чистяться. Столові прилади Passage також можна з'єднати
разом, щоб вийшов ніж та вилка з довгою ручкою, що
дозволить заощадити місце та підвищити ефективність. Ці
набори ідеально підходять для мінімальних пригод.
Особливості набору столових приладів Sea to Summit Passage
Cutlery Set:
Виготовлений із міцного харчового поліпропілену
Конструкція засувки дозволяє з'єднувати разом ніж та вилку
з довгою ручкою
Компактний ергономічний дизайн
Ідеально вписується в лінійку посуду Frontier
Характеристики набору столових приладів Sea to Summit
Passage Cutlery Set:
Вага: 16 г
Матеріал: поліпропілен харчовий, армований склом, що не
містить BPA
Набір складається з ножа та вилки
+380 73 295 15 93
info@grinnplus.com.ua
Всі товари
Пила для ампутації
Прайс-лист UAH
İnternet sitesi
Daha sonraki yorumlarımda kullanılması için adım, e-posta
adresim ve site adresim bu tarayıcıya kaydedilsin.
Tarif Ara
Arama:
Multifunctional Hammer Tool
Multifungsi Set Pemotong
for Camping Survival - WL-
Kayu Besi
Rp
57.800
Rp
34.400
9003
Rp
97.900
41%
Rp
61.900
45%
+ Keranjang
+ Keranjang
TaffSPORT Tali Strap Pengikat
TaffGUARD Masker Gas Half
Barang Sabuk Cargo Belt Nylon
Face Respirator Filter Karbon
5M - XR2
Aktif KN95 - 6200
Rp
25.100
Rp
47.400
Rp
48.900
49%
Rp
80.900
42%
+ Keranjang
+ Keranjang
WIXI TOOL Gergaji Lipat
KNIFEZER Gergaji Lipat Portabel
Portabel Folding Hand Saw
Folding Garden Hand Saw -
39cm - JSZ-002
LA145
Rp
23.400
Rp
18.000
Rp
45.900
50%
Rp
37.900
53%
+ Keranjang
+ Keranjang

#### [WHAT YOU HAVE TO DO]
Return every line of the material in which the word "Gergaji" is found.

#### [ANSWER FOR THIS EXERCISE]
WIXI TOOL Gergaji Lipat
KNIFEZER Gergaji Lipat Portabel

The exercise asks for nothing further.